Decían que siempre andaba con la boca abierta, como los perros. Unas vegetaciones demasiado grandes le impedían respirar con normalidad. Cuando bebía agua lo hacía a sorbos cortos, para tomar aire entre trago y trago.
«La niña perro que bebe agua, dadle aire que se atraganta». Rememoraba aquellos cánticos.

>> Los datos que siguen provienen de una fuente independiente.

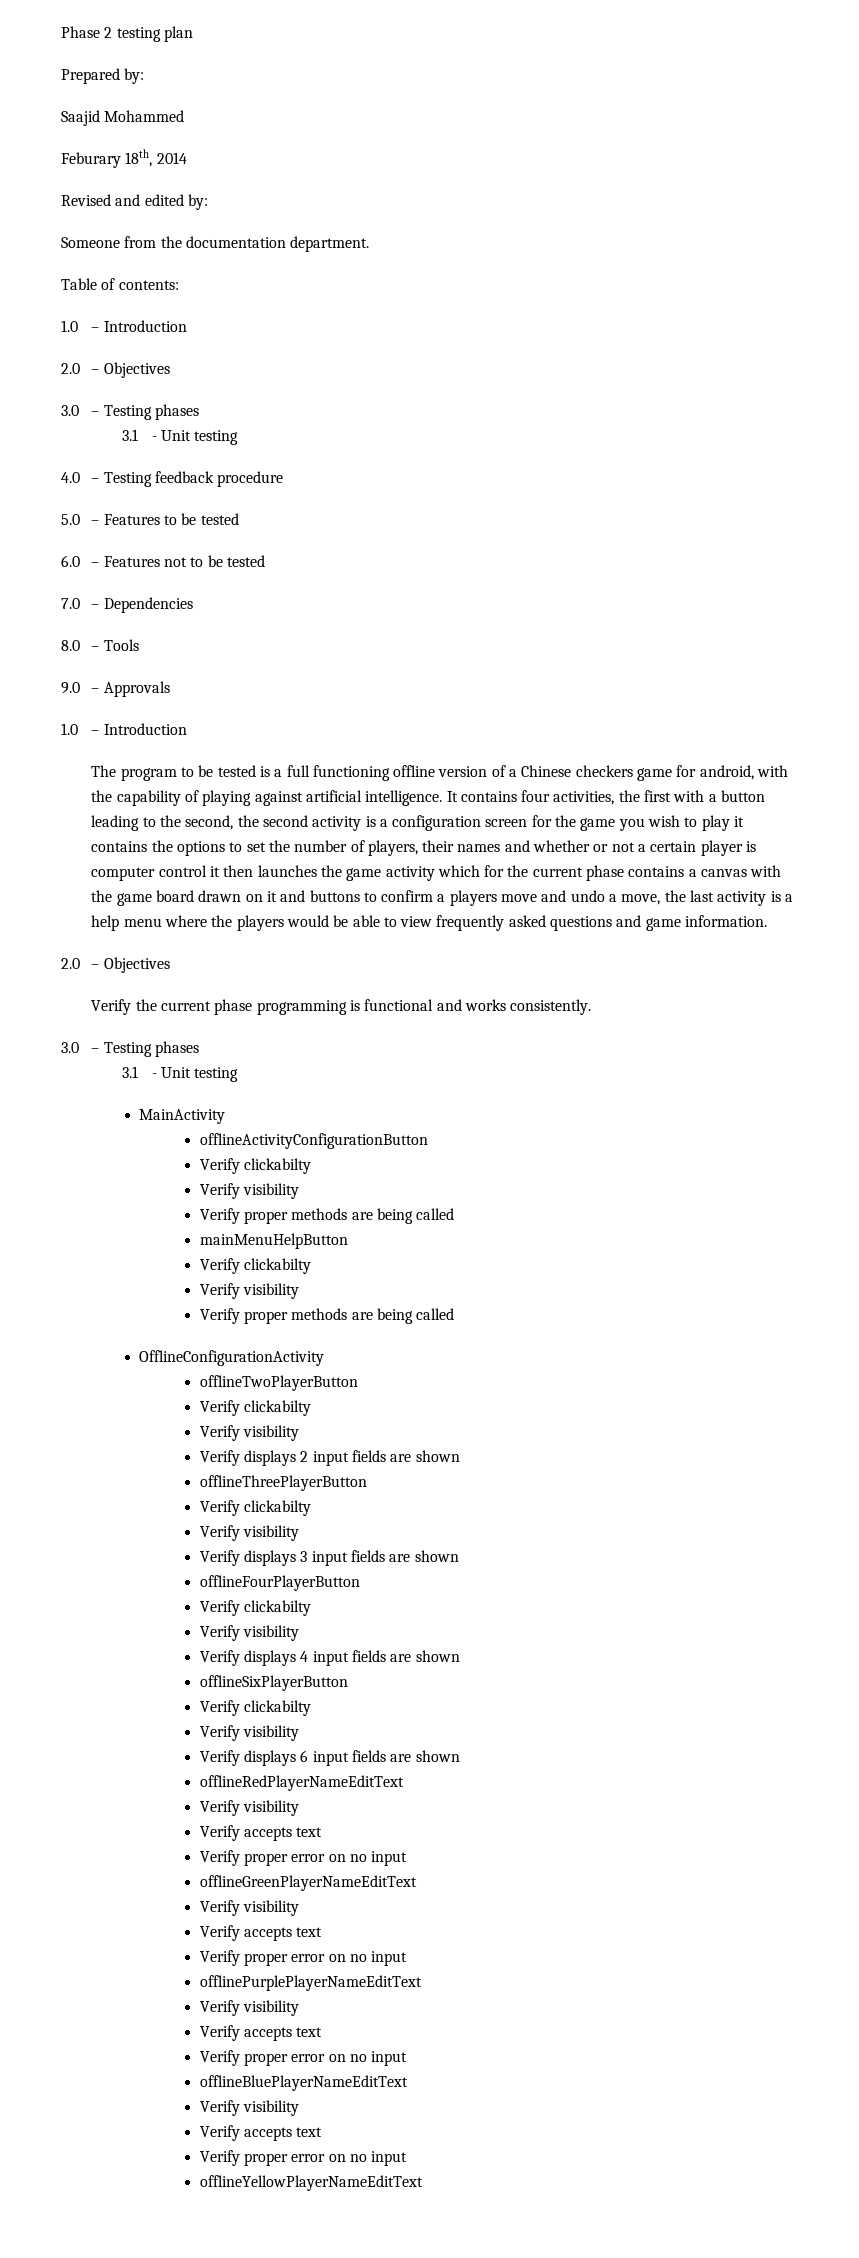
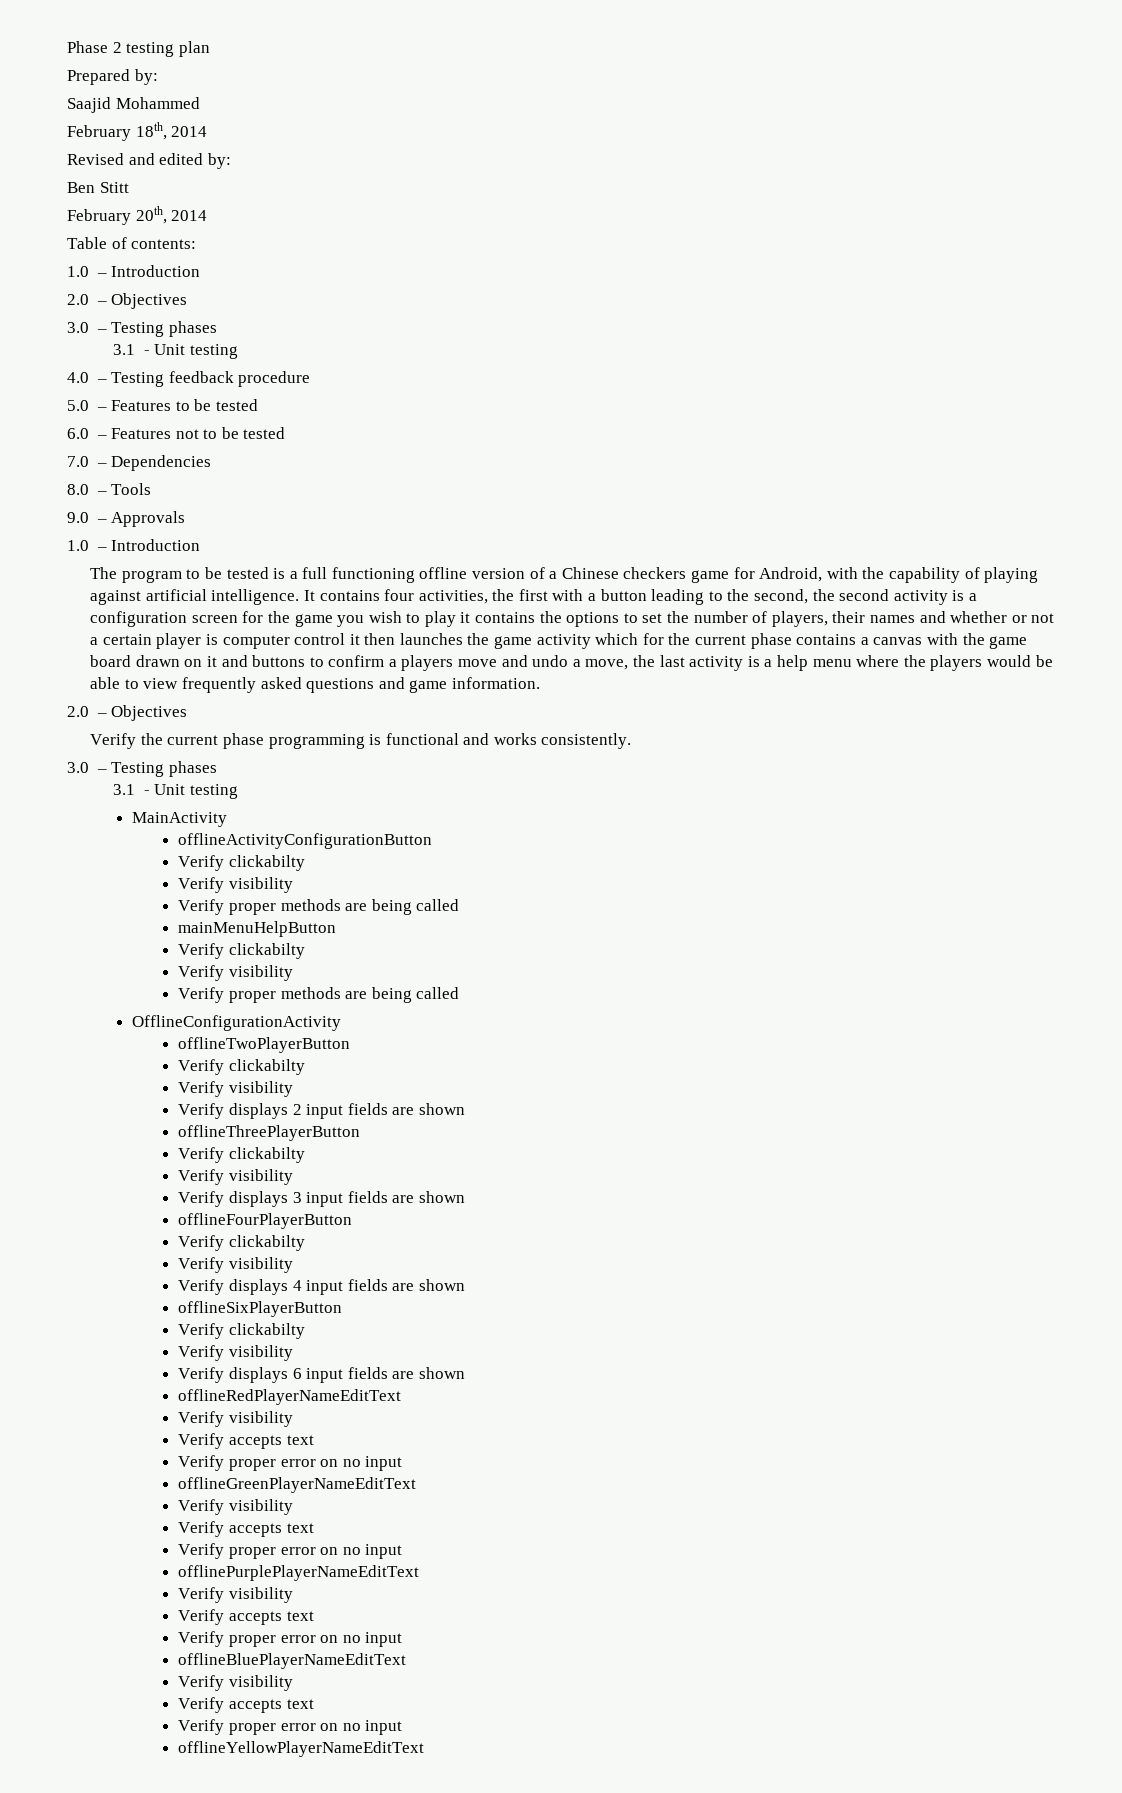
[61,152,121,168] Feburary -> [67,125,131,141] February
[61,236,370,252] Someone from the documentation department. -> [67,182,129,193] [67,206,208,225] Ben Stitt // February 20th, 2014
[699,765,754,780] android, -> [759,567,823,582] Android,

Desde el rincón del calabozo escuchaba los gritos y las conversaciones del exterior: El frutero ofrecía las naranjas a mitad de precio y envolvía en paquetes las lustrosas peras. La charcutera golpeaba con sus herramientas pedazos de carne desmembrada para la misma clienta de cada jueves a las once. El olivero servía en tarros de cristal aceitunas marcidas y sevillanas al ritmo de los gritos del zapatero que, como en un añejo cantar, voceaba las coplas de los antiguos.
Visualizaba a la perfección el escenario de los jueves aunque ahora no pudiera verlo, porque la niña perro ya no bebía agua de la fuente. No escuchaba a los otros niños cantar en coro desde la plaza. La niña perro ya no iba a la escuela ni compraba manzanas en el mercado. Al ocaso, la niña perro cerró los ojos pero su boca ya nunca más se volvió a abrir.